How do you feel about all this success?
Dr. Siegal: I am gratified, because I've spent my life with this project --
how to get weight off people. In the early years, I was frustrated by a
lack of success -- well, I wasn't unsuccessful, but by my standards, I
was lacking. But when I realized the important part of weight loss is
hunger control -- that's how the cookie was born. It was a superior
method of losing weight, but I kept it to myself, so to speak, so the
success was limited to my patients from 1975 to 2003. All those years, I
did amass half a million patients -- but that's nothing compared to our
population. It was nothing compared to going direct to the consumer. Now
we hear from people all over the world -- how we helped them achieve
results.
May I ask how old you are now?
Eighty-one. And I still supervise patients -- but I'm also flying around the country and supervising the bakery.
Matthew Siegal: He calls me at 7:45 in the morning. And I'm like, do not call me until I've been to Starbucks.
How old are you?
Matthew Siegal: Forty-seven.
Whatever happened with your former partner, who left and started a competing cookie diet company, Smart for Life?
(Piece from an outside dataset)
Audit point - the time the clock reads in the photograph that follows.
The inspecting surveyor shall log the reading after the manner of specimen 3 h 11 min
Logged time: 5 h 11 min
Matthew Siegal: We don't really talk about them anymore. They went into
bankruptcy. The big thing on our minds today is the economy. It's
heartbreaking. A few times a week, we get a call or email -- "I'm
halfway to my goal -- I just need to lose the last 20 pounds, but I can't
afford the cookies; do you have a coupon?"
And you charge like $50 for a box of cookies?
Dr. Siegal: Well, protein is very expensive. You actually spend less
than when not on the diet. If you eat cookies for breakfast and lunch,
that's $4 a meal. You can't even go to fast food and eat for $4. If you
factor in the costs -- the medical costs of being significantly
overweight, every diet is a good deal.